See article about continuous develivery on ContinuousDelivery, Wikipedia and AWS. For a team to provide continuous delivery of the web application, it must ensure that the code available in repository is always in a state where it can be deployed to the production environment without any issues. An important step needed to achieve this goal is to have the developers merge their code in same code repository and for the code to be free of conflicts or errors, i.e., have continuous integration. See article about continuous integration on Wikipedia, Atlassian and AWS. Within the repository itself, sub-folders could be made to handle parallel development, merging features and identifying code for release. For example, using trunk, branch and tag folders in subversion, or using Git flow, etc. Having automated tests helps in ensuring that the new code is free of unexpected issues and also does not break any existing behavior. Jenkins can be used to build "artifacts" (like, bundled javascript code, or .war files, etc.) with every commit of new code, and verify that the build process works without any failure, and all automated tests pass successfully. Once an artifact is built, it can be deployed in server, from where it is made available for public use. Static analysis, mentioned in the testing glossary, also helps with the CI/CD process, ensuring that erroneous and non-standard new code does not make it to the main codebase.

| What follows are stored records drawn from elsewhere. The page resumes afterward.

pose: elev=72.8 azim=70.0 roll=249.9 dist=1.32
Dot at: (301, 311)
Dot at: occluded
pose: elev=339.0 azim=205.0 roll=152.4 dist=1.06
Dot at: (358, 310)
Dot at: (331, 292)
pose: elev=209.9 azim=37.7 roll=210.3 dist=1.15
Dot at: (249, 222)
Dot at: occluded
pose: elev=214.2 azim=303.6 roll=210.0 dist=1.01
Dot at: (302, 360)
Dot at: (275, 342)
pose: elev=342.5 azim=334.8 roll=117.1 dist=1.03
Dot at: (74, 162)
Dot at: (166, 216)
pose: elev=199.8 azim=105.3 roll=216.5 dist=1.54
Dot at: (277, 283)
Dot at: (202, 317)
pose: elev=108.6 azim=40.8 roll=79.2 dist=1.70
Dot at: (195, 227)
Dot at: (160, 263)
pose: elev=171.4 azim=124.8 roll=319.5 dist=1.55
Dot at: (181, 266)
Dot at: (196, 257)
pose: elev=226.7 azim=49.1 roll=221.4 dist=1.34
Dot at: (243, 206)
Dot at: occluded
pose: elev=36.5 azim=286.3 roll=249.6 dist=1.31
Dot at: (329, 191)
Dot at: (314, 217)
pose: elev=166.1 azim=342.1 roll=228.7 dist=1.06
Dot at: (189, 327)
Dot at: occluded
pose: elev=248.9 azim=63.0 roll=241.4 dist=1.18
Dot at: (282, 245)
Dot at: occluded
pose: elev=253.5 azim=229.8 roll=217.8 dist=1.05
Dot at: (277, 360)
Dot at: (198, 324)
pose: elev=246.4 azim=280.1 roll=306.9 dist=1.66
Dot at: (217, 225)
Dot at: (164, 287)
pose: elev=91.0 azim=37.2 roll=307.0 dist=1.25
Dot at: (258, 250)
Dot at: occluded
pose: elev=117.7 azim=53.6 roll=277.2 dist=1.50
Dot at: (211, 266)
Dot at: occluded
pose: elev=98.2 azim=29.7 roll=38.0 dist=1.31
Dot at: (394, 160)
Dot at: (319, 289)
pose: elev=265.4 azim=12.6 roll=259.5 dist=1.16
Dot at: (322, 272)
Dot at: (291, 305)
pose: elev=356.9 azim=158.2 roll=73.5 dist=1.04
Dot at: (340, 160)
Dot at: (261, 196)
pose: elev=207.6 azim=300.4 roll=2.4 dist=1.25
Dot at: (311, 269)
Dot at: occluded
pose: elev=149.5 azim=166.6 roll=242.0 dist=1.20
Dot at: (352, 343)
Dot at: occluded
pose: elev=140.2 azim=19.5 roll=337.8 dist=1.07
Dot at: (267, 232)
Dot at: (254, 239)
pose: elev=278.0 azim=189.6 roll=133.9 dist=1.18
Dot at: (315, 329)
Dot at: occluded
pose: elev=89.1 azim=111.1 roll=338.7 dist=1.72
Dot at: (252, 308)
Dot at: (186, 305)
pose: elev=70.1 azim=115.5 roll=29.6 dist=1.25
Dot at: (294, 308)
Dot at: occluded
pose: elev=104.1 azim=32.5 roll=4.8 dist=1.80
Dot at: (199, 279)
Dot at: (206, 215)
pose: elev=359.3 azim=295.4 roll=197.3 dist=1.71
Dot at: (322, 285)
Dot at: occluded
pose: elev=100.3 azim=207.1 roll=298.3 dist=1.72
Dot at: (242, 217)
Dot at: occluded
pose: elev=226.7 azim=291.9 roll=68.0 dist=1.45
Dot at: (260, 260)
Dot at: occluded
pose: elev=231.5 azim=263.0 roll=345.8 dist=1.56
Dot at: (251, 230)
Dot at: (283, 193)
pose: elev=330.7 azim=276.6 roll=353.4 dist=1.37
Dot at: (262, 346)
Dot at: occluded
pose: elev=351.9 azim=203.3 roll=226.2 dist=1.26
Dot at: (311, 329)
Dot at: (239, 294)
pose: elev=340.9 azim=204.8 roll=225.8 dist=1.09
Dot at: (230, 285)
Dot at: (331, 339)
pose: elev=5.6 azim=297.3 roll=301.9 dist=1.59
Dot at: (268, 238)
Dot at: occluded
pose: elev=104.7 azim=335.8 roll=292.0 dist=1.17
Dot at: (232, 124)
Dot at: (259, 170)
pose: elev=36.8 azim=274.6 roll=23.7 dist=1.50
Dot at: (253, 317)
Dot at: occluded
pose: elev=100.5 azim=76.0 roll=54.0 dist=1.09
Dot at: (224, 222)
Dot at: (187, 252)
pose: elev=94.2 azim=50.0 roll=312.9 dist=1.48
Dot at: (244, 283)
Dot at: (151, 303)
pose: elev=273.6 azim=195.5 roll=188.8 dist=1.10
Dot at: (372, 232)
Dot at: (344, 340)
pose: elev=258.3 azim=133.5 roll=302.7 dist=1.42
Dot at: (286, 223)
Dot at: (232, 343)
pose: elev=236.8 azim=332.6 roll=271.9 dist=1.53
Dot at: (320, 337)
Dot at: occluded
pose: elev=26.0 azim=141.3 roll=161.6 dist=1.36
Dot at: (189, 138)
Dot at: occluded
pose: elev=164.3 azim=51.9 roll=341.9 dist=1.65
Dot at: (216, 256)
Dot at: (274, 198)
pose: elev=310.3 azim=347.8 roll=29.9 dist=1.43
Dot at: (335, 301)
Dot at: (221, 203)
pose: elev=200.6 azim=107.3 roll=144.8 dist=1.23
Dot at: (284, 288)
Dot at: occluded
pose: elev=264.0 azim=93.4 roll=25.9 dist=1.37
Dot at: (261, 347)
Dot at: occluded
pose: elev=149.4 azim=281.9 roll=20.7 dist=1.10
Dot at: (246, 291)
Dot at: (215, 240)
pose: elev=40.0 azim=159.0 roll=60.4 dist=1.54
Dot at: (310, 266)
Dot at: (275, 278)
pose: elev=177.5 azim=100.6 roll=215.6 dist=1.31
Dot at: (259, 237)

Virtualization versus Containerization

For articles on virtualization, see Wikipedia, VMWare and OpenSource. To enable, full resource utilization, virtualization creates multiple copies of same/different OS on same hardware. As a side benefit, the system software and all installations can now be copied and easily moved to new hardware. Contrast this to containerization where different applications are deployed on a hardware having same OS, but in separate, independent "containers" that are isolated from each other. For articles on containeriation, see Wikipedia, Docker and Citrix. Docker and Kubernetes (which is a container manager) are two common applications used in containerization. With the development in containerization, it has clawed off some of the functionalities that were previously done via virtualization. However, they both can be used in tandem. See one of the blogs discussing the similarities an differences between the two.

System Monitoring

In the web application housekeeping glossary section on healthcheck monitoring, it is mentioned that various healthcheck information can be collected for various resources used by the web application. This is an example of system monitoring, wherein a vast array of tools are instrumented / configured to monitor system performance. This helps to identify if the servers are performing in an expected manner, i.e. expected levels of CPU usage, network usage, no memory leaks, etc. Commonly used tools are Unix statsd, Graphite, Nagios, Datadog, etc. Monitoring memory usage helps identify if the code has memory leaks. Monitoring network activity is the one of the best way to identify the onset of DDoS attacks.

SLO, SLI and Error budget

See articles on Atlassian about SLO, SLI and Error budget. These are performance indicators to identify if the business application (i.e. the service) is behaving in a manner expected for the business. Once the application makes it to production environment and is available to users, the service level objectives (SLOs) must be identified such that it mirrors business objectives. System monitoring tools can be used to obtain service level indicators (SLIs), i.e. the acual performance level for a service. The difference between SLI and SLO can be used to define error budget, i.e. how much error a service can take before it fails to meet the SLO. Depending on business requirement, there can be multiple SLOs.